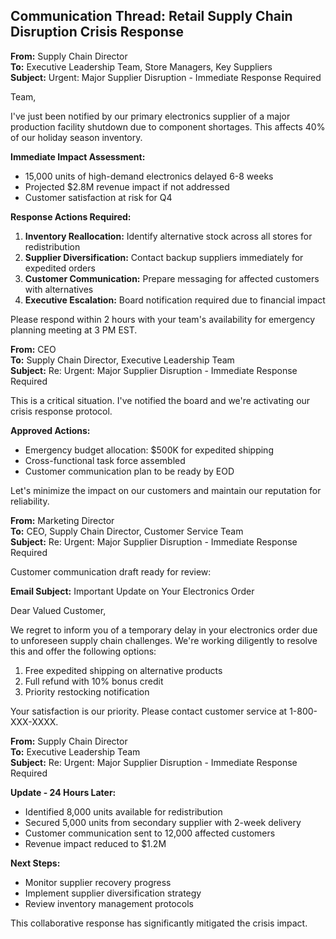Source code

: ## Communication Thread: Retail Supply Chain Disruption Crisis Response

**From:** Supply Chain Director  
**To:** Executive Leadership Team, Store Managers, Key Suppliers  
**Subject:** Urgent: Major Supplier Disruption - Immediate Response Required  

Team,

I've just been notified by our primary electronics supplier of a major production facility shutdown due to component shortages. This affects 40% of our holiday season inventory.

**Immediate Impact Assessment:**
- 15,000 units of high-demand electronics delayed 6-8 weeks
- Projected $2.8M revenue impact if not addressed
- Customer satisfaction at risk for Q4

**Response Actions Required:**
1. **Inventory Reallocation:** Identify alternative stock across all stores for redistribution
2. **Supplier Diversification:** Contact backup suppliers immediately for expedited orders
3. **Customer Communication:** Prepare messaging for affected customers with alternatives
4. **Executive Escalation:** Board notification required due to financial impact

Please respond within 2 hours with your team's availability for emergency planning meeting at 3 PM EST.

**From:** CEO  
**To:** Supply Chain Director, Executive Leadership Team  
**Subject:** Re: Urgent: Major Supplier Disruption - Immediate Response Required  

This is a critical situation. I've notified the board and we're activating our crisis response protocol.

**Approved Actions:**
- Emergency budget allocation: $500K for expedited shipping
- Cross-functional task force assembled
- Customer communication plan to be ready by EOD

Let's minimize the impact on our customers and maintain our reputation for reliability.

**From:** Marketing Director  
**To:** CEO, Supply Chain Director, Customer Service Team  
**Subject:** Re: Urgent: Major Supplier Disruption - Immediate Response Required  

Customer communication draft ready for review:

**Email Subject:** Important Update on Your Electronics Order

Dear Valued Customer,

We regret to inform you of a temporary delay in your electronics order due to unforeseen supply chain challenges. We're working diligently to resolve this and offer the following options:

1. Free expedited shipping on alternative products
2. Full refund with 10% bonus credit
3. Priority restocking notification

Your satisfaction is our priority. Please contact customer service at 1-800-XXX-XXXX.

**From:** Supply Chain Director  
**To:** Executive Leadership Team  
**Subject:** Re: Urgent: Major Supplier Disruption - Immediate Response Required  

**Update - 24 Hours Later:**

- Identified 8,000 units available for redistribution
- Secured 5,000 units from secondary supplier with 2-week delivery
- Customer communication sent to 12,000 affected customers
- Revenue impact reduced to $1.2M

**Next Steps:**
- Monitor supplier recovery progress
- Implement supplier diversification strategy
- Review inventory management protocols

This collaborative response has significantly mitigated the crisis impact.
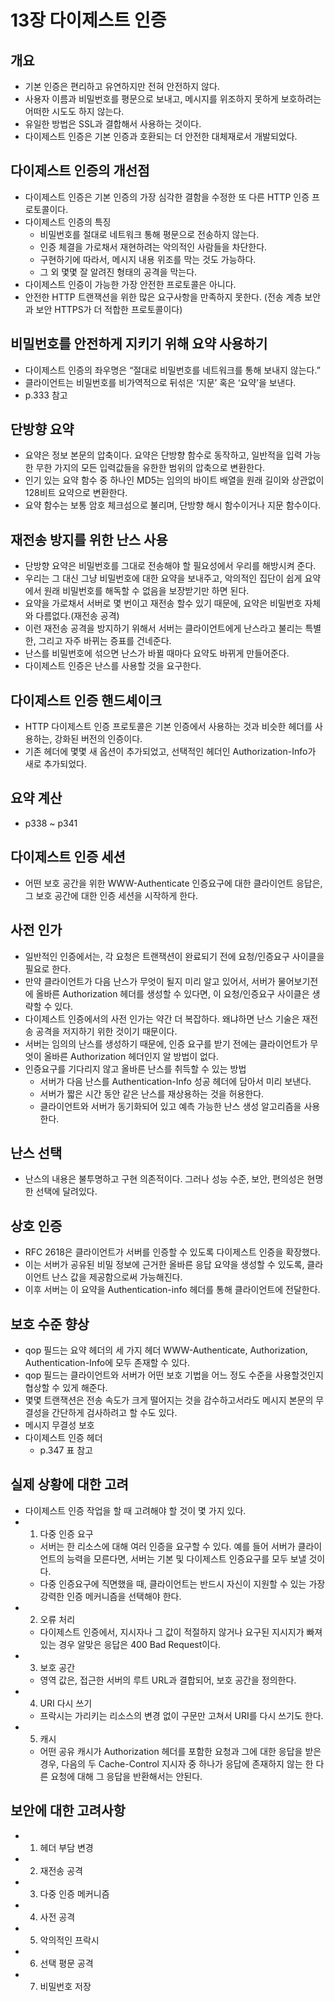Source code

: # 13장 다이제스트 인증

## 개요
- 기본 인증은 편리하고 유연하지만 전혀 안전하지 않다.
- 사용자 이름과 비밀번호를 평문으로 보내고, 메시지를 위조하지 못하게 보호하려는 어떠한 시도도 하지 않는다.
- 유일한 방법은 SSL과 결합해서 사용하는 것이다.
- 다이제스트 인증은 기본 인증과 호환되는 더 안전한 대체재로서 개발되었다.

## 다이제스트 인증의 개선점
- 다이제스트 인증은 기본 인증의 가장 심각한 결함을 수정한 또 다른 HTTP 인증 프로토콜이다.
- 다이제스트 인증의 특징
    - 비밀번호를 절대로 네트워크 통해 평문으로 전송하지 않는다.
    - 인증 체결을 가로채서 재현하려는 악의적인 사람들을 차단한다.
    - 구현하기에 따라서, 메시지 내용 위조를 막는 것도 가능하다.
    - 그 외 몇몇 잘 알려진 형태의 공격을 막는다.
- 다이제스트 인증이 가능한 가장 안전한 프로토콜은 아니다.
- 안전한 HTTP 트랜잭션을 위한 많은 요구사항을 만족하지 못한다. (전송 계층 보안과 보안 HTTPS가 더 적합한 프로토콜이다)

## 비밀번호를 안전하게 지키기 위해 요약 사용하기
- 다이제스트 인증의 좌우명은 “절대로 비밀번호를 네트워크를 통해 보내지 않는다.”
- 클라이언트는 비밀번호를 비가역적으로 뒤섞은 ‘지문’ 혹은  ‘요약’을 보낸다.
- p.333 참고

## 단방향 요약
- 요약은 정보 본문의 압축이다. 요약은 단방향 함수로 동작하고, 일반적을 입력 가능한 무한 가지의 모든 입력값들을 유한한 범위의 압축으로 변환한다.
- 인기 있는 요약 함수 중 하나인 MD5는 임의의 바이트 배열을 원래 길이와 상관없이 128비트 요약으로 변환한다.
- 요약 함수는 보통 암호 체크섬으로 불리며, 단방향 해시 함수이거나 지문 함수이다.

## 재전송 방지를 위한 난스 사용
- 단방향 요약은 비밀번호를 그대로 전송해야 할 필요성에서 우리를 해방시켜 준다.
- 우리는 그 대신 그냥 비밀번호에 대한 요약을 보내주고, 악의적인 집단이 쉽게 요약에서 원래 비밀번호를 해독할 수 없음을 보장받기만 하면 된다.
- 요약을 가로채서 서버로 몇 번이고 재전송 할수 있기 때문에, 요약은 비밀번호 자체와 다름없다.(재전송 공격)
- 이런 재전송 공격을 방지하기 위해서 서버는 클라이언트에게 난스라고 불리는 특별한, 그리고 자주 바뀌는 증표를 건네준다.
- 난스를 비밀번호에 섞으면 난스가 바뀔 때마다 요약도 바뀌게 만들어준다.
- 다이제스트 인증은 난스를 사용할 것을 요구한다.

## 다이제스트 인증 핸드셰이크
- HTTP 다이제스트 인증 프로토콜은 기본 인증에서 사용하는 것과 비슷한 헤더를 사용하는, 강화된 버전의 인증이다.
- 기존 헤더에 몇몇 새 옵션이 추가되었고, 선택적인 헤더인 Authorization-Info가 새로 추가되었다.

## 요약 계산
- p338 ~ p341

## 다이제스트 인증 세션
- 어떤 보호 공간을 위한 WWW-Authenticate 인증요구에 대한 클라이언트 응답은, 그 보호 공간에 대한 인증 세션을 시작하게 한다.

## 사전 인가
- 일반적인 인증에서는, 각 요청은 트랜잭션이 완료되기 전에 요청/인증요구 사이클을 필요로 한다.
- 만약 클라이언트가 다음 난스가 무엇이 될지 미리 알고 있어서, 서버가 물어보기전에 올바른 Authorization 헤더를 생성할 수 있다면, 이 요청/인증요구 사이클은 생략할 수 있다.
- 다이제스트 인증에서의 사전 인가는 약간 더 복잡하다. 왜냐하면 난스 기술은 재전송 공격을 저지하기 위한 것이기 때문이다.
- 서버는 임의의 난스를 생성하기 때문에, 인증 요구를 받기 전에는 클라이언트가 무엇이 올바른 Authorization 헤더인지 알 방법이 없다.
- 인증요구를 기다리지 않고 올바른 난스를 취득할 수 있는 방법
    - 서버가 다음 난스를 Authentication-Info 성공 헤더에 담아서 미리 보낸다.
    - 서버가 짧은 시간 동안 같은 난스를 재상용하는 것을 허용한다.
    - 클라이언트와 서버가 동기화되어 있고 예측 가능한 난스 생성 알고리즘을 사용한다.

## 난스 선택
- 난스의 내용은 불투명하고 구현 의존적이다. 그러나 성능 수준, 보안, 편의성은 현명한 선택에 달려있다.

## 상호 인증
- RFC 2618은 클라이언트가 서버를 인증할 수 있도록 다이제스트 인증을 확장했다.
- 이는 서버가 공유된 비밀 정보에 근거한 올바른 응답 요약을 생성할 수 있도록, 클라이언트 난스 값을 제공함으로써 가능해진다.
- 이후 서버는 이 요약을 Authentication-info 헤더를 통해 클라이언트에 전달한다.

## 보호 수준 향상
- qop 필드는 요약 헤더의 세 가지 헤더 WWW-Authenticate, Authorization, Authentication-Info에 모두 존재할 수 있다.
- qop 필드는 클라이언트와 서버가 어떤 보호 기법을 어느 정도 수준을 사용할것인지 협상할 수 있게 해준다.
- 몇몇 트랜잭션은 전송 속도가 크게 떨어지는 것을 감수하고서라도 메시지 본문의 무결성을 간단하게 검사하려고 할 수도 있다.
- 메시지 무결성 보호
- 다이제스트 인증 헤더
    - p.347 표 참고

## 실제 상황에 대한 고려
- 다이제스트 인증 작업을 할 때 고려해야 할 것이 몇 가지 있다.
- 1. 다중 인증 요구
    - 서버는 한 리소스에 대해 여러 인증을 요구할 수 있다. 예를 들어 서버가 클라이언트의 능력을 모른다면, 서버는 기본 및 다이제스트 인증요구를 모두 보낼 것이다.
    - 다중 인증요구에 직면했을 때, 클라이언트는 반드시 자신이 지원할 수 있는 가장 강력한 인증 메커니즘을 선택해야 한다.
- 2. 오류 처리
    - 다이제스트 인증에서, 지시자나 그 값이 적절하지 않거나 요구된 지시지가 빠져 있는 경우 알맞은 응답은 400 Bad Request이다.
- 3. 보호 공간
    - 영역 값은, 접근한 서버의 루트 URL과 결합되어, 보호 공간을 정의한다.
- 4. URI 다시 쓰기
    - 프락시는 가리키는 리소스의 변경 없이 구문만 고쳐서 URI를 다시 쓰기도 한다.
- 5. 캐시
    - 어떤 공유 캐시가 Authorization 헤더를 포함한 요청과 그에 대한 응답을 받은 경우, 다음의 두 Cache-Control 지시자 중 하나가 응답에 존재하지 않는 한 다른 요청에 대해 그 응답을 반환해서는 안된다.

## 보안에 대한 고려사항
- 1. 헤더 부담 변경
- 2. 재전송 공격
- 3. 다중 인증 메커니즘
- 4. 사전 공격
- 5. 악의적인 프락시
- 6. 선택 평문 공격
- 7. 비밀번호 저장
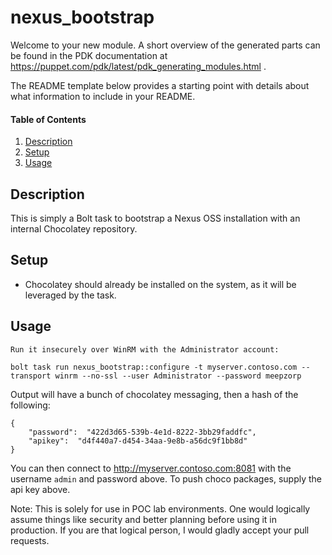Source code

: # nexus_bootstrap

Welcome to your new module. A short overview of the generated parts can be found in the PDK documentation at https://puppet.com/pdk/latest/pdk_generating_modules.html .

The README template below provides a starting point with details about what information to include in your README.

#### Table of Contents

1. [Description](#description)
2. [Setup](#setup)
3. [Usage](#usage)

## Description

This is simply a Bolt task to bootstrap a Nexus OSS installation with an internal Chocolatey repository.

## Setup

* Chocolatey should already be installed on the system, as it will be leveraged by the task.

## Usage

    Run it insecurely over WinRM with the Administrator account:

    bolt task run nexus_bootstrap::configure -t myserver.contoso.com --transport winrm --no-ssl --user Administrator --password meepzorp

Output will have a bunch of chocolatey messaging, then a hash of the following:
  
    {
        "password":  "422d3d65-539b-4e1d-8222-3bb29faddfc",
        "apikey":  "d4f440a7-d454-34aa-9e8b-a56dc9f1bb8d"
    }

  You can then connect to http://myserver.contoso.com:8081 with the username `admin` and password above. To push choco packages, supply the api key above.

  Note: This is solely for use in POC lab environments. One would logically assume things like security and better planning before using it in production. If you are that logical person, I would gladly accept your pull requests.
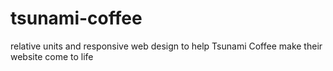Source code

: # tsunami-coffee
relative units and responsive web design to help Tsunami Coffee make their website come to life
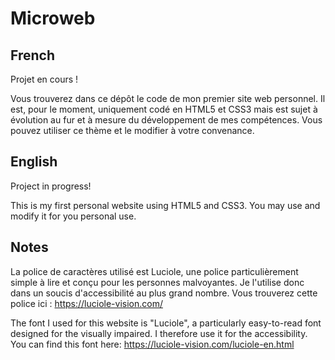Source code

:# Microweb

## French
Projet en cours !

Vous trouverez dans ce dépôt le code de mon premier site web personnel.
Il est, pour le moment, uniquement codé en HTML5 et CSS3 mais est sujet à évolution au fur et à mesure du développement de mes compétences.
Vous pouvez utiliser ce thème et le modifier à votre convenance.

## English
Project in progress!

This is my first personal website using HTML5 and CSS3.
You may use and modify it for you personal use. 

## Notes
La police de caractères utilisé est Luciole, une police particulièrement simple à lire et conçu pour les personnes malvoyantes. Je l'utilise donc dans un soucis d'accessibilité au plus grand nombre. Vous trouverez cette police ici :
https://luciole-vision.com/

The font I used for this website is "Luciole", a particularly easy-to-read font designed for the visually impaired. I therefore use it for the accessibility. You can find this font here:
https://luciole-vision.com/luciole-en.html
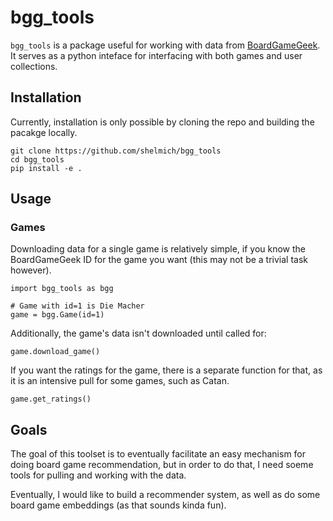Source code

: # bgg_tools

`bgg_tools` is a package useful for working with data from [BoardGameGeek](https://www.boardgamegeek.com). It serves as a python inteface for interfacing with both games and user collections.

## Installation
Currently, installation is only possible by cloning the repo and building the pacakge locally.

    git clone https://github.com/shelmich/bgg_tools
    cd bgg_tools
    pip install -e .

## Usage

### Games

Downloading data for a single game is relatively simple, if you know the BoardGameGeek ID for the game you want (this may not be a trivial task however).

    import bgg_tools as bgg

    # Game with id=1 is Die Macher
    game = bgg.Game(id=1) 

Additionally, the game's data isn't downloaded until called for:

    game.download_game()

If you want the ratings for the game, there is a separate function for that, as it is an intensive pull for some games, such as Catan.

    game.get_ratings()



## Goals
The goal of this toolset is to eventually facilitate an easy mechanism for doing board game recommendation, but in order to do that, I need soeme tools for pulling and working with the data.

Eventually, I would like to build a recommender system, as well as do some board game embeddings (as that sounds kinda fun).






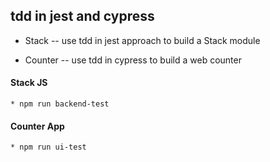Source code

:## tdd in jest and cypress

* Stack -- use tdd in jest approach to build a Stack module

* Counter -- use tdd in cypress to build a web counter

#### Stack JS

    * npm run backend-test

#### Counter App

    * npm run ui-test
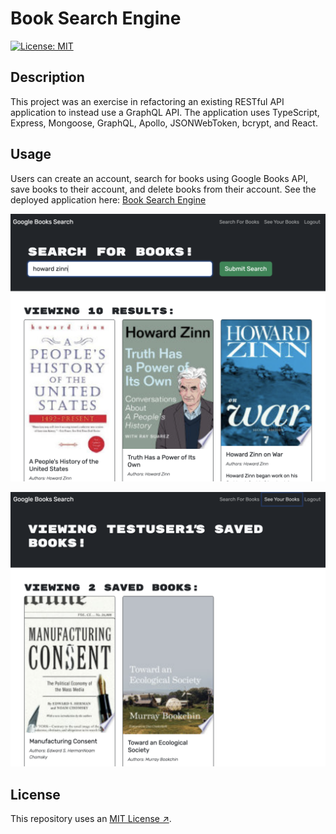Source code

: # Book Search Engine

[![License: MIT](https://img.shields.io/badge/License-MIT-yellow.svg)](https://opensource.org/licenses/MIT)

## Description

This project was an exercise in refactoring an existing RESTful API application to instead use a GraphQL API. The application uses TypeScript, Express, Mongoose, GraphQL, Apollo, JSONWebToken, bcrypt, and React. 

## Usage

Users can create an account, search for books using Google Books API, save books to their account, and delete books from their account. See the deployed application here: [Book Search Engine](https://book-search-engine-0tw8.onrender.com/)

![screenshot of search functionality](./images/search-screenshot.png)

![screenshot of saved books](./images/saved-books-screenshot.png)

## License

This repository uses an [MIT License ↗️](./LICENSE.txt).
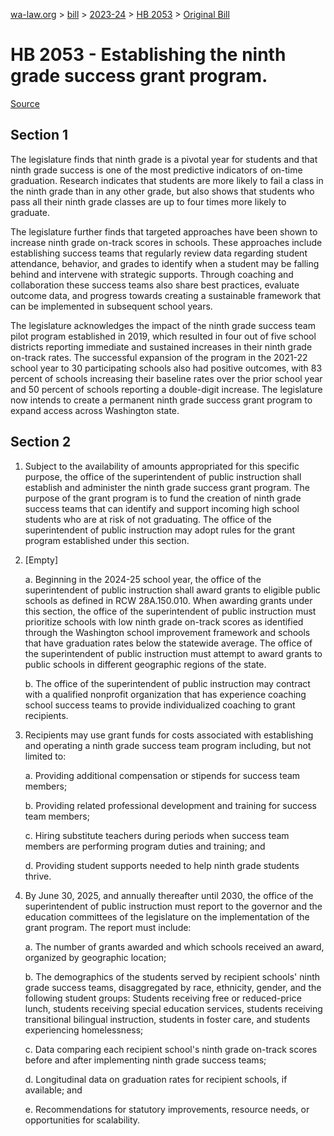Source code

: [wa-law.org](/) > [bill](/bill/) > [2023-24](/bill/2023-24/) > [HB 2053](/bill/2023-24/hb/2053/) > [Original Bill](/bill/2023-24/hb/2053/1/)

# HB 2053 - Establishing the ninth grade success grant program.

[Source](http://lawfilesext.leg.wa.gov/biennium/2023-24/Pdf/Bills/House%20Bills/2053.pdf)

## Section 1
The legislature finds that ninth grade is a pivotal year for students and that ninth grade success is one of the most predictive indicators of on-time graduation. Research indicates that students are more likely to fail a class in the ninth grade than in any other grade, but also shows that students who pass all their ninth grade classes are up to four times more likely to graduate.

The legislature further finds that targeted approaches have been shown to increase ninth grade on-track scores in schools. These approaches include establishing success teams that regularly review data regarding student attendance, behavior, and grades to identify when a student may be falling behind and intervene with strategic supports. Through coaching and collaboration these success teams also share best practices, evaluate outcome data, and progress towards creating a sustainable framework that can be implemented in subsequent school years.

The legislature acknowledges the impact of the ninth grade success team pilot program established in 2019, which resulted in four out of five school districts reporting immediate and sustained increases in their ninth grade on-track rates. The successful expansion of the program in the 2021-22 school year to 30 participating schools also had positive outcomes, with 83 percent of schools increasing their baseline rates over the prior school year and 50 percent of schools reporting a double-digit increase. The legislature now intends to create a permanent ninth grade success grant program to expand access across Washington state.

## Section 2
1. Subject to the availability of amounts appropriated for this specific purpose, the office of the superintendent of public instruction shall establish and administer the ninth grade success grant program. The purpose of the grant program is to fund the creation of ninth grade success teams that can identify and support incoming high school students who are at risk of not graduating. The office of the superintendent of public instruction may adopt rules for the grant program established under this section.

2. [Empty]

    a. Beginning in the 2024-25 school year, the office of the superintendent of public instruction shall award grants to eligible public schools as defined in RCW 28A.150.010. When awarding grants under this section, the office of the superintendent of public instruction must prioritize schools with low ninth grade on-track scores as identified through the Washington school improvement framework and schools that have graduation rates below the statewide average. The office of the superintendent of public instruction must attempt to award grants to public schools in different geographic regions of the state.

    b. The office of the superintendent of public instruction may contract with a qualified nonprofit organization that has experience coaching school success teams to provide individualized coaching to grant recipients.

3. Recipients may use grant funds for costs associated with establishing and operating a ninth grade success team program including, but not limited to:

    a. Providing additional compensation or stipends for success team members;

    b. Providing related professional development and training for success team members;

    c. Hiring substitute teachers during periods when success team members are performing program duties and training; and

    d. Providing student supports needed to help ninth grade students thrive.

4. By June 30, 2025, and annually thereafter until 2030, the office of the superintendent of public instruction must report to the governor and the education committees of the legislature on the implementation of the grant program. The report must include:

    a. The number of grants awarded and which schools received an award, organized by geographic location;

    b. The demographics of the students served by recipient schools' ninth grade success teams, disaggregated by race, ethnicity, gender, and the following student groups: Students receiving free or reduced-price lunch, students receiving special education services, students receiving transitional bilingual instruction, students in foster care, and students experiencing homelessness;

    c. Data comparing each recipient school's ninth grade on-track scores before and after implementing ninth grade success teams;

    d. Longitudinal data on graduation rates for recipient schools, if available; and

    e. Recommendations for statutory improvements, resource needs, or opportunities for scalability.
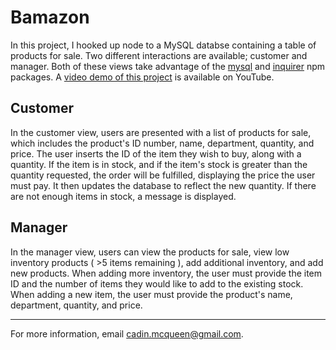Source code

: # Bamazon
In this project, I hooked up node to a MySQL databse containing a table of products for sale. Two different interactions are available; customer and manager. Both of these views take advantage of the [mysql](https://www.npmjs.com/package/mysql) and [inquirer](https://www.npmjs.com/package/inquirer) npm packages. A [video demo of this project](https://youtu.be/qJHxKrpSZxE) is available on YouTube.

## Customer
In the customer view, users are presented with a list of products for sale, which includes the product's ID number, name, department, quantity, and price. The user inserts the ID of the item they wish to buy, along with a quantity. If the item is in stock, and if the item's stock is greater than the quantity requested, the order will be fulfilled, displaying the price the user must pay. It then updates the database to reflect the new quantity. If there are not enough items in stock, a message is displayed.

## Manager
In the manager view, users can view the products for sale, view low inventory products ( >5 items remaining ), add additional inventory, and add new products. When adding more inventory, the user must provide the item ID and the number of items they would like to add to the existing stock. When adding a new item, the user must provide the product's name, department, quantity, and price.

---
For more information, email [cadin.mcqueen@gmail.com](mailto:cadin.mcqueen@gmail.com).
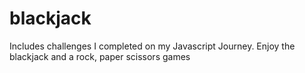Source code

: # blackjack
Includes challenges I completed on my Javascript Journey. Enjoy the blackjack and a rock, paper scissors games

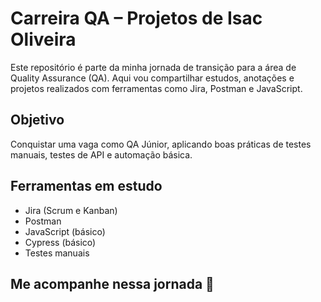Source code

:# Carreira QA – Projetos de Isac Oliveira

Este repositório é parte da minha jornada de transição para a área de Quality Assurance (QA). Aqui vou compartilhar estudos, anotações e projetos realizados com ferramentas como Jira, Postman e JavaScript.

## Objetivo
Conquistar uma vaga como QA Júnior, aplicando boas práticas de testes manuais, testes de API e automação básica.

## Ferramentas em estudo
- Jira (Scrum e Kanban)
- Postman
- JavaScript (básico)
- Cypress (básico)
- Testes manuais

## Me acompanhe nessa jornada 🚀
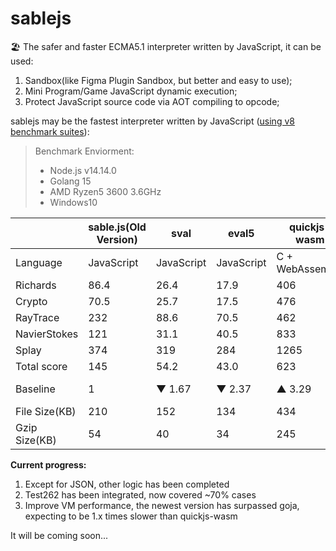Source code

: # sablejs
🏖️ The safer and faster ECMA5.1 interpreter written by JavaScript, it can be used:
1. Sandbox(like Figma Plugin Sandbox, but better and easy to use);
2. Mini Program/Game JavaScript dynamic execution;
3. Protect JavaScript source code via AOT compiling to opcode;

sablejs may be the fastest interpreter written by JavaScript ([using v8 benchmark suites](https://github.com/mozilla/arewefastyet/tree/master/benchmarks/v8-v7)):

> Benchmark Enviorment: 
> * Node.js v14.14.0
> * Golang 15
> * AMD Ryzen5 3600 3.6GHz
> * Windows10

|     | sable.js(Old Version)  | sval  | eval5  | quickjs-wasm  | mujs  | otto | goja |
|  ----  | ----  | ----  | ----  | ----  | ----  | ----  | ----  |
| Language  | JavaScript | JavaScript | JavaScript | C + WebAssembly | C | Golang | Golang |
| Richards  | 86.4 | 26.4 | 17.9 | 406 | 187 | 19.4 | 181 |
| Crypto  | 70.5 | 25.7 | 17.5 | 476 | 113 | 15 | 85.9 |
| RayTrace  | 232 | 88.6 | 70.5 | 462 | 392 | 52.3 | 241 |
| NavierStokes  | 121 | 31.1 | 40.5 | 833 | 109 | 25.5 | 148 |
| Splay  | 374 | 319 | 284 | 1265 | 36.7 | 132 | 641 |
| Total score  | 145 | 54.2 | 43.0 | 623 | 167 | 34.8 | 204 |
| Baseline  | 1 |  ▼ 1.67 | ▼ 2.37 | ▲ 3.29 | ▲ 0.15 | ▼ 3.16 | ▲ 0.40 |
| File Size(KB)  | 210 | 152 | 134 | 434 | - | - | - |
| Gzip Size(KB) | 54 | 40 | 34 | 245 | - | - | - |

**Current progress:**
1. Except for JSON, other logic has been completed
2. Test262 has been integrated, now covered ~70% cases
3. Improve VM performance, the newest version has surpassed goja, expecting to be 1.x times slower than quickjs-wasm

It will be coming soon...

• _WHAT TO DO_: Format the lines starting at the one that contains "This is my first" and ending at the one that contains "and user collections." as a Markdown table with the columns Row and Line, numbering each row and skipping blank lines. Leave the pictures out.

• _RESPONSE AREA_:
| Row | Line |
|---|---|
| 1 | This is my first personal website using HTML5 and CSS3. |
| 2 | You may use and modify it for you personal use.  |
| 3 | ## Notes |
| 4 | La police de caractères utilisé est Luciole, une police particulièrement simple à lire et conçu pour les personnes malvoyantes. Je l'utilise donc dans un soucis d'accessibilité au plus grand nombre. Vous trouverez cette police ici : |
| 5 | https://luciole-vision.com/ |
| 6 | The font I used for this website is "Luciole", a particularly easy-to-read font designed for the visually impaired. I therefore use it for the accessibility. You can find this font here: |
| 7 | https://luciole-vision.com/luciole-en.html |
| 8 | Source code |
| 9 | : # bgg_tools |
| 10 | `bgg_tools` is a package useful for working with data from [BoardGameGeek](https://www.boardgamegeek.com). It serves as a python inteface for interfacing with both games and user collections. |